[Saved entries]

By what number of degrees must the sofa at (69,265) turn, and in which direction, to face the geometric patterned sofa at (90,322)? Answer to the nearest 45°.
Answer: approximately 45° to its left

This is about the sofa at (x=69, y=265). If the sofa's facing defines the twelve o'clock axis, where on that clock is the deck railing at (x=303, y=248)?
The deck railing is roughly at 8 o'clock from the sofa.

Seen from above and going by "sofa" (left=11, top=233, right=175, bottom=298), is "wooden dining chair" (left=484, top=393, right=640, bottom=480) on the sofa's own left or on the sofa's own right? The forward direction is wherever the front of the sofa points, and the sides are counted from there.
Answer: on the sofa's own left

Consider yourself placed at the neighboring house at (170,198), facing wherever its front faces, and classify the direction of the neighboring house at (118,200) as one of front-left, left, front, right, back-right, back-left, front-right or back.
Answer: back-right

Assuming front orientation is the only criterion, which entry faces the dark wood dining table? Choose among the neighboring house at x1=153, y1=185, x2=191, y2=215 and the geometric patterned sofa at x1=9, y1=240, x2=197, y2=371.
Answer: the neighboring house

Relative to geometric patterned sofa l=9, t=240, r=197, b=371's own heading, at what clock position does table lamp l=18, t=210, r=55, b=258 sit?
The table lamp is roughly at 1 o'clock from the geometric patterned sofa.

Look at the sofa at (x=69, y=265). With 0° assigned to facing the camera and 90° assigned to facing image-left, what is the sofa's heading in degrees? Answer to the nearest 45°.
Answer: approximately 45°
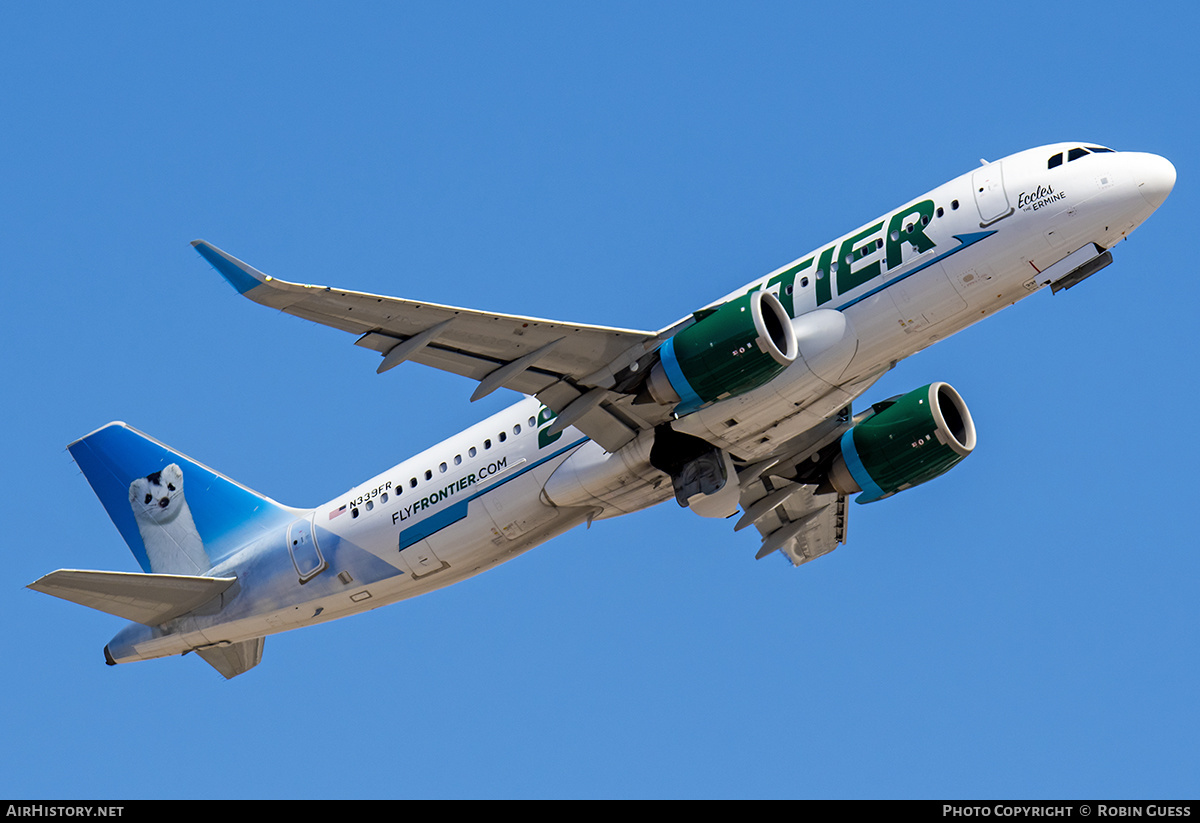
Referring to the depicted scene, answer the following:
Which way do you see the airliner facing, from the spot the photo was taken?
facing the viewer and to the right of the viewer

→ **Work to be completed**
Rewrite every item above as a JSON list of strings with one string per line and no blank lines. Leave the pictures out.

→ **Result of the task**
[
  "By what number of degrees must the sofa at (69,265) turn, and in which direction, to face the geometric patterned sofa at (90,322)? Answer to the nearest 45°.",
  "Answer: approximately 45° to its left",
  "This is about the sofa at (x=69, y=265). If the sofa's facing defines the twelve o'clock axis, where on that clock is the deck railing at (x=303, y=248)?",
  "The deck railing is roughly at 8 o'clock from the sofa.",
  "Seen from above and going by \"sofa\" (left=11, top=233, right=175, bottom=298), is \"wooden dining chair\" (left=484, top=393, right=640, bottom=480) on the sofa's own left or on the sofa's own right? The forward direction is wherever the front of the sofa points, and the sides are counted from there.",
  "Answer: on the sofa's own left",
  "Consider yourself placed at the neighboring house at (170,198), facing wherever its front faces, and classify the direction of the neighboring house at (118,200) as one of front-left, left, front, right, back-right, back-left, front-right or back.",
  "Answer: back-right",
  "Assuming front orientation is the only criterion, which entry faces the dark wood dining table? Choose among the neighboring house at x1=153, y1=185, x2=191, y2=215 and the geometric patterned sofa at x1=9, y1=240, x2=197, y2=371.",
  "Answer: the neighboring house",
  "Relative to geometric patterned sofa l=9, t=240, r=197, b=371's own heading, at what clock position does table lamp l=18, t=210, r=55, b=258 sit?",
  "The table lamp is roughly at 1 o'clock from the geometric patterned sofa.",
  "Look at the sofa at (x=69, y=265). With 0° assigned to facing the camera and 90° assigned to facing image-left, what is the sofa's heading in degrees? Answer to the nearest 45°.",
  "Answer: approximately 45°",
  "Referring to the depicted scene, answer the following:",
  "Which way do you see the airliner facing, from the spot the photo was taken?",
  "facing the viewer and to the right of the viewer"
]